Wooing online, offline buyers

The attention span of the buyer online is scattered. FILE PHOTO | NMG

Make a customer not a sale. If there was a time this were true it is now. And for the many that made sales and not customers offline, the migration to online (which is becoming necessary for many sellers by the day) will be an uphill task because the online buyer is as different from the offline, as day is from night.

Therein lays the paramount difference. You can see the buyer offline but you are blind to him online. When you walk into a shop the attendant sees you and can instantly engage you. “May I help you?” “Are you looking for something in particular?” “Here. Read this while you wait.”

Go online, and you can only hope that the buyer responds to your chat box that pops up when he opens your website. The buyer has as much control online as the seller, offline. How you treat that buyer (prospective and existing) is very different; the level of engagement is higher and more intense.

It gets complicated. Before Covid-19, the buyer was comparatively courageous, now he’s uncertain, fearful even.

A salesperson by his very nature is perceived by the buyer as intimidating, pushy. Online, the seller has to change his approach to engaging, welcoming.

The buyer needs to feel safe before he can open his arms in a “Welcome, I’m ready to listen” gesture. He cannot do this by pushing a product. He does this by gifting the prospect (potential buyer), knowledge and education.

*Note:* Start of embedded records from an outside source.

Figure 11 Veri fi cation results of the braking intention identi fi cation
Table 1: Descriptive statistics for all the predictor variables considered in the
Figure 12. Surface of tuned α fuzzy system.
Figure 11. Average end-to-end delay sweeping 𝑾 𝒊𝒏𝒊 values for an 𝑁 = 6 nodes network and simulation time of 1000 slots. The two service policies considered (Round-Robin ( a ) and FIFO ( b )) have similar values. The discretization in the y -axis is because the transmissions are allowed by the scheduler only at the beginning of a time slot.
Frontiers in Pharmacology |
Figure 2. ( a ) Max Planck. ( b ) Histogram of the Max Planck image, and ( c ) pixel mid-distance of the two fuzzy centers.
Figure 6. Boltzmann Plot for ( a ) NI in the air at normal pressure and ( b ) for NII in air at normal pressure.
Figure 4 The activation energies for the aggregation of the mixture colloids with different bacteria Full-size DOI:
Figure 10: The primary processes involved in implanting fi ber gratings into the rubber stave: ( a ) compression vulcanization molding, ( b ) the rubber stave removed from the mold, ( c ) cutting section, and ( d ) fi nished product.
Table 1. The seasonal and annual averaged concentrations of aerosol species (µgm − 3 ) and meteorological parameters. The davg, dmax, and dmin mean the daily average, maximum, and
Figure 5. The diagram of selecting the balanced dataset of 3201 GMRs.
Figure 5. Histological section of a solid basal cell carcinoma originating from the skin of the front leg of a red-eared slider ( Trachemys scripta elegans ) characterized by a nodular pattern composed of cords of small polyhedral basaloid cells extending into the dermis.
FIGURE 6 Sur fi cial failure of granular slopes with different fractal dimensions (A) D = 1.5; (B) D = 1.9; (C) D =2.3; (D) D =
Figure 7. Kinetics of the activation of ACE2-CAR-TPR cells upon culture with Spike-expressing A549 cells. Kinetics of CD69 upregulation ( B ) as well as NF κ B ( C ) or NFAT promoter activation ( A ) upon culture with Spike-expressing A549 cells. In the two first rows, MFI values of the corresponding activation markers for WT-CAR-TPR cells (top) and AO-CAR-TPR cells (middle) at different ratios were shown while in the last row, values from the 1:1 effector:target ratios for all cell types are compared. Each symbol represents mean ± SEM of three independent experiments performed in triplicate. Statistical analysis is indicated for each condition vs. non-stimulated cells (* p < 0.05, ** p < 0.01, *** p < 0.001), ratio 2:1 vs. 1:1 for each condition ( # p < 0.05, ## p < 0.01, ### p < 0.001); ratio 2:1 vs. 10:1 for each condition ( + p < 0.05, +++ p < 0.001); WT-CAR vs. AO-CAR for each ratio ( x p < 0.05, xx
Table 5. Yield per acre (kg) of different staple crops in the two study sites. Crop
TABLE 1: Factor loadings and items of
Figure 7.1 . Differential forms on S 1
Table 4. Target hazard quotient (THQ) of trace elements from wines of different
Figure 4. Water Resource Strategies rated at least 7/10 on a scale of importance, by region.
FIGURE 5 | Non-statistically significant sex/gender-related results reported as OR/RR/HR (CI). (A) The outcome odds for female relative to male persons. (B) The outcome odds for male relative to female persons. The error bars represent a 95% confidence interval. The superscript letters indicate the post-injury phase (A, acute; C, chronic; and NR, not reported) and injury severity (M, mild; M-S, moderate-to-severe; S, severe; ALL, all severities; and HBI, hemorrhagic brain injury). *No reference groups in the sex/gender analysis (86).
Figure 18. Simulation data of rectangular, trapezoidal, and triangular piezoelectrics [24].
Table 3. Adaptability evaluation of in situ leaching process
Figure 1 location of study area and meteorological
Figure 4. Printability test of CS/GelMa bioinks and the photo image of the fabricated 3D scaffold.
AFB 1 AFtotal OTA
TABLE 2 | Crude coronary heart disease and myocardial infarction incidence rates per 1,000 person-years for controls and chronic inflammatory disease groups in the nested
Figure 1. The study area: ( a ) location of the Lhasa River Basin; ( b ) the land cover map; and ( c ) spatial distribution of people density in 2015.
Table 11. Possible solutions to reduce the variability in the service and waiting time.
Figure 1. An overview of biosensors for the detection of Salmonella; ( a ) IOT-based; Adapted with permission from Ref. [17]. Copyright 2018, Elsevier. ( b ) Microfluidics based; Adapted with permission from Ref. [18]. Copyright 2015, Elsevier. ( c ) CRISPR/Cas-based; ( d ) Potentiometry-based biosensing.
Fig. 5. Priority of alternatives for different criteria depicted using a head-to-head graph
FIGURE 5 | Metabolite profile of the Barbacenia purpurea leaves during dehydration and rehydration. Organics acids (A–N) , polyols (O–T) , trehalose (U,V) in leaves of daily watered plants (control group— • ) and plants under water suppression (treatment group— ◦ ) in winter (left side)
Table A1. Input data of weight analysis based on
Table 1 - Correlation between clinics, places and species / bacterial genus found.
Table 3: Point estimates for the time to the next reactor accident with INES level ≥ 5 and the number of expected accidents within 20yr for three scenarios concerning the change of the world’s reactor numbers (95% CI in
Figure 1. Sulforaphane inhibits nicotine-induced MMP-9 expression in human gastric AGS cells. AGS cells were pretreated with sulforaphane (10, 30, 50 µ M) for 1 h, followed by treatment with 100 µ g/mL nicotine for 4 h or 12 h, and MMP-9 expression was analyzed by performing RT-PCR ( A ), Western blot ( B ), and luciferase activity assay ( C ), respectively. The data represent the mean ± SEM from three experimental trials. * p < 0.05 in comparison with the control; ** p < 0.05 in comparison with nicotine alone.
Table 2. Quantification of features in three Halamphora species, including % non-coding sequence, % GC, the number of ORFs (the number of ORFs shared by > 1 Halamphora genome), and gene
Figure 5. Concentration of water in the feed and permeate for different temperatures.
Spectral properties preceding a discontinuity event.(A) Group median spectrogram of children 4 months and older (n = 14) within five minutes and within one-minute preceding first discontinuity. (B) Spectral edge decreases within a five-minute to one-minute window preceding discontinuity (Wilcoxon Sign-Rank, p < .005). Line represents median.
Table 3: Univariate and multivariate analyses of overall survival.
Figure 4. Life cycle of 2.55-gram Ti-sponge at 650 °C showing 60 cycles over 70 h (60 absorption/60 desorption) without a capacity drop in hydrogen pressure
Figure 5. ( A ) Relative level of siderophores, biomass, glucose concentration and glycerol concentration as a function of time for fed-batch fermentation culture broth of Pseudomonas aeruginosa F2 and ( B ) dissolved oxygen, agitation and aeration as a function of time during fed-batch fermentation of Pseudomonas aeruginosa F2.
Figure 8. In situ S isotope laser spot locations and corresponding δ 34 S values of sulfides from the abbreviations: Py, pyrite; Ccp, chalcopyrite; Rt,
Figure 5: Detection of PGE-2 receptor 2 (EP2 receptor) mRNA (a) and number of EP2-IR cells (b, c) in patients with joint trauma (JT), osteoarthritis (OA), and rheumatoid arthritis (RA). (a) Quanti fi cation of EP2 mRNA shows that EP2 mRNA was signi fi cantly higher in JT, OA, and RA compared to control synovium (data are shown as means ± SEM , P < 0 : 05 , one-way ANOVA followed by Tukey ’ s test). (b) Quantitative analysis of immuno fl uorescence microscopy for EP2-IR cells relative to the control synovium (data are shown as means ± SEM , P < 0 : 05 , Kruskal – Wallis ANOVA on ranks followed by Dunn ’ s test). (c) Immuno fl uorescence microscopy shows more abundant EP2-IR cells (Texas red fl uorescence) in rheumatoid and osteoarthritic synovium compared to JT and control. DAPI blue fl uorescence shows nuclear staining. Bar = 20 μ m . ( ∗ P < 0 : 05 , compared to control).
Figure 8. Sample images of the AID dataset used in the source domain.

And not in the opportunistic manner hygiene related products have lately been falling over themselves to educate us on hand washing, and then telling us this message was brought to us by (their product).

To thrive in selling, the gifting is a continual process. E-commerce companies do it by letting buyers rate a product they have bought and displaying the rating for all to see.

Further, the attention span of the buyer online is scattered. Likely she has her WhatsApp, Instagram, CCTV camera watching her baby playing, and email windows open, in addition to yours. Also, statistically, the average Kenyan (before the pandemic and without WhatsApp) spent four hours online per day!

At least you know where she is most of the time, unlike offline. And online you can scientifically measure effectiveness (like views on YouTube).

The downside is that how you pitch to her offline has to be adapted to online. Not doing so is like an electronics shop shooting its showroom and displaying the image on it’s website as is.

Even the process from prospecting to closing the sale and asking for a referral is different. Online you have a viewer (or listener) who may convert to a consumer and hopefully ambassador.

So, where do you start if you’re migrating online? Leverage on what’s working now. Even if it means dusting off that website last updated seven years ago and responding to the complaint raised then.